Hyperledger Fabric 2.0 Alpha (09.04.2019)
  • Die Alpha-Version bietet einen Vorausblick und ist nicht für Produktionszwecke geeignet.
  • Ab Version 2.0 wird der Transaktionstyp „Fabtoken“ unterstützt. Dadurch wird es ermöglicht, die Besitzansprüche außerhalb der Blockchain bestehender Werte durch Hyperledger Fabric zu verwalten. Der reale Wert wird dazu als virtueller Token in der Blockchain mit seinem Anfangsbesitzer hinterlegt. Der Besitzer kann nun jederzeit den Token und damit den realen Besitzanspruch mit einem anderen Teilnehmer tauschen, wobei dies jederzeit über die Blockchain abgesichert ist. Außerdem kann der aktuelle Besitzer eines Tokens diesen einlösen und erhält im Gegenzug den realen Wert zurück.
  • Die Verwaltung von Chaincodes kann nun dezentral erfolgen. Über die Parameter und mögliche Updates des Chaincodes entscheidet die Mehrheit der Teilnehmer des jeweiligen Channels. Die Endorsement Policy kann zudem auch nachträglich geändert werden. Ein erneutes Installieren des Chaincodes entfällt.
  • Die Docker Images von Hyperledger Fabric nutzen ab sofort Alpine Linux. Diese Linux Distribution zeichnet sich vor allem durch seine Sicherheit und Schlankheit aus. Die Container benötigen weniger Speicherplatz und lassen sich schneller starten.
  • Bereits seit Version 1.4.1 besteht die Möglichkeit, den Konsens-Mechanismus “Raft” zu verwenden. Dadurch kann im produktiven Betrieb auf den Einsatz eines Kafka Clusters verzichtet werden.
Hyperledger Fabric 2.1 (In Entwicklung)
  • Vollständige Unterstützung von Java als Programmiersprache für Chaincode.
  • Der mit Version 1.2 eingeführte private Datenbereich wird weiter verbessert werden. Bisher können gewisse Metadaten zu den privaten Datenbereichen eingesehen werden, bspw. wer mit wem kommuniziert hat. Dies wird zukünftig nicht länger möglich sein.

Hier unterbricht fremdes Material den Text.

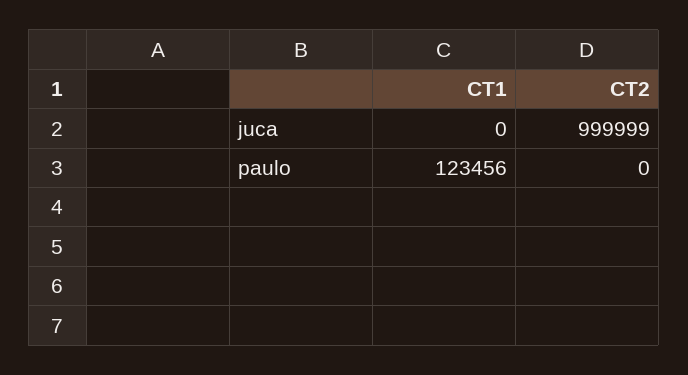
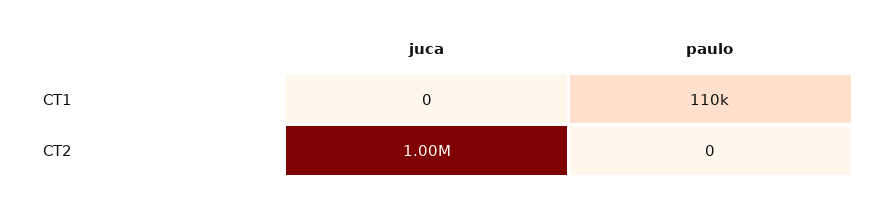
CT1, paulo: 123456 -> 110000

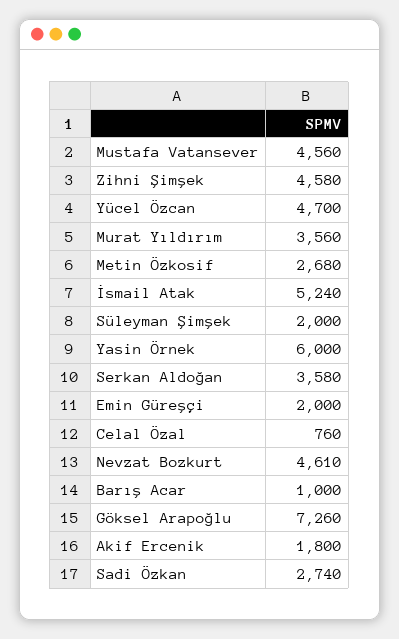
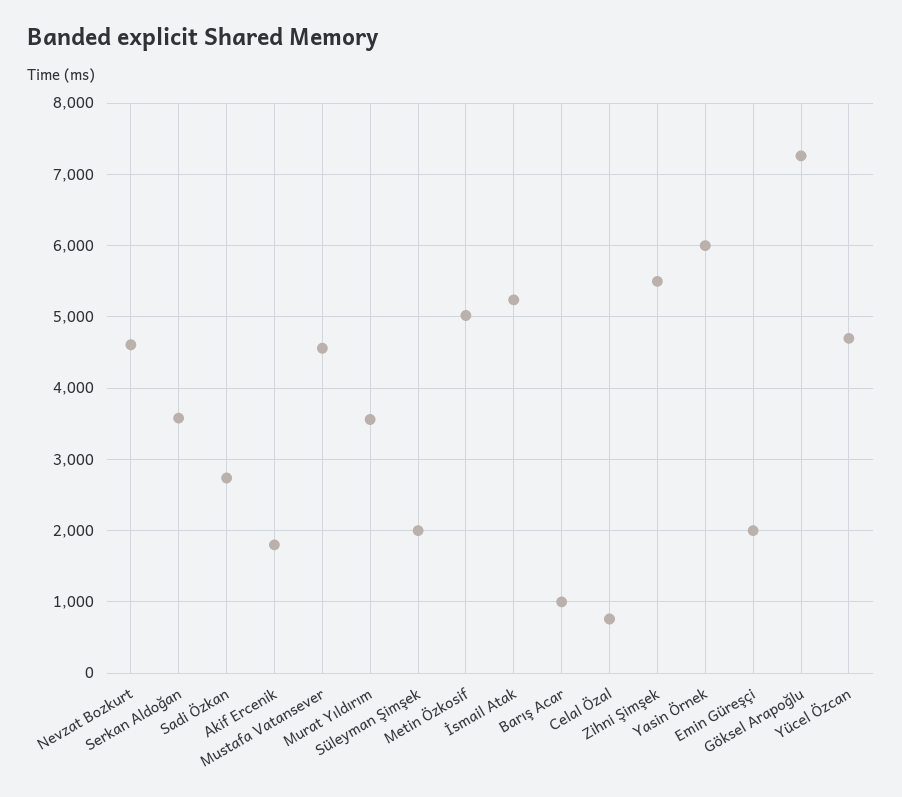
Zihni Şimşek: 4580 -> 5500
Metin Özkosif: 2680 -> 5000

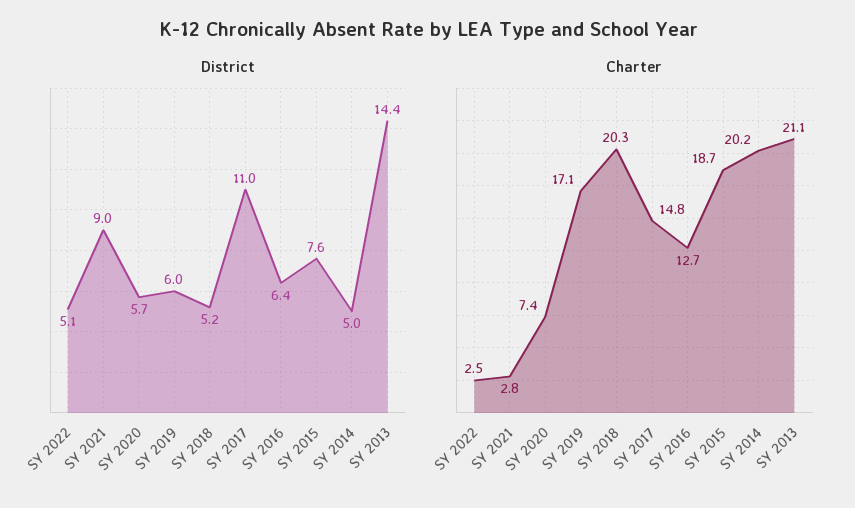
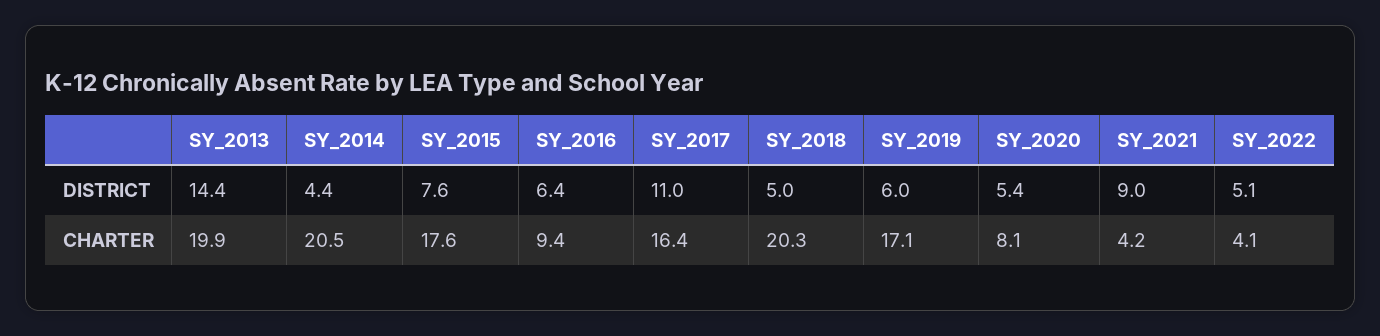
District, SY 2020: 5.7 -> 5.4
District, SY 2018: 5.2 -> 5
District, SY 2014: 5 -> 4.4
Charter, SY 2022: 2.5 -> 4.1
Charter, SY 2021: 2.8 -> 4.2
Charter, SY 2020: 7.4 -> 8.1
Charter, SY 2017: 14.8 -> 16.4
Charter, SY 2016: 12.7 -> 9.4
Charter, SY 2015: 18.7 -> 17.6
Charter, SY 2014: 20.2 -> 20.5
Charter, SY 2013: 21.1 -> 19.9

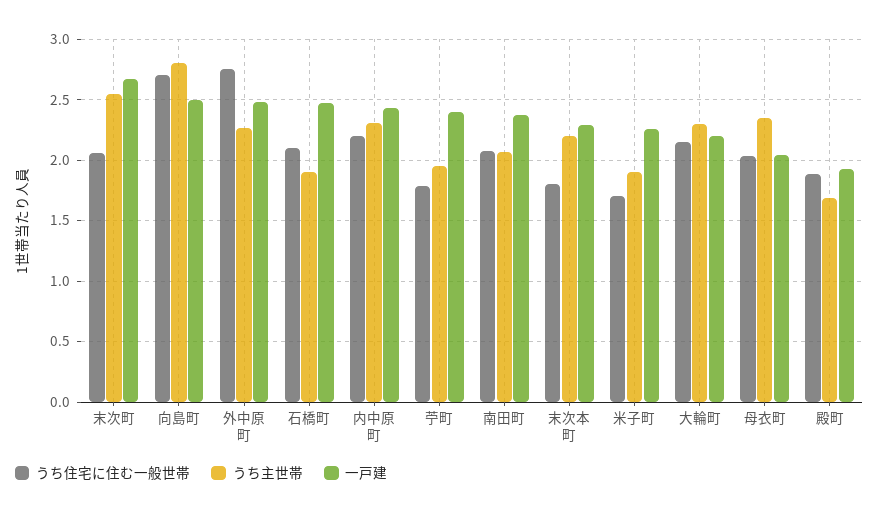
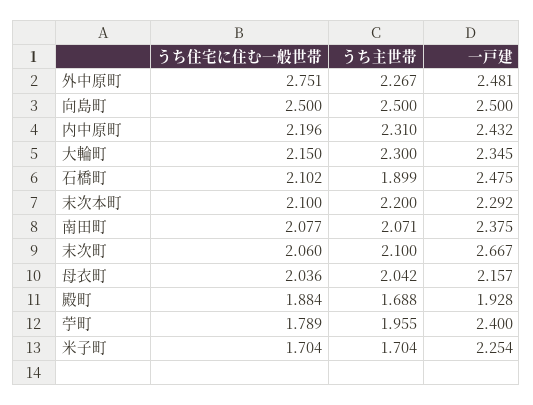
うち主世帯, 末次町: 2.55 -> 2.1
うち住宅に住む一般世帯, 向島町: 2.7 -> 2.5
うち主世帯, 向島町: 2.8 -> 2.5
うち住宅に住む一般世帯, 末次本町: 1.8 -> 2.1
うち主世帯, 米子町: 1.9 -> 1.704
一戸建, 大輪町: 2.2 -> 2.345
うち主世帯, 母衣町: 2.35 -> 2.042
一戸建, 母衣町: 2.05 -> 2.157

  • Der FabToken soll „Atomic Swap“ unterstützen. Dabei tauschen zwei Parteien Vermögenswerte aus, ohne dass ein Dritter als Vermittler involviert wird.
  • Unter bestimmten Umständen sollen Transaktionen archiviert werden können. Dadurch soll die Größe der Blockchain verringert werden.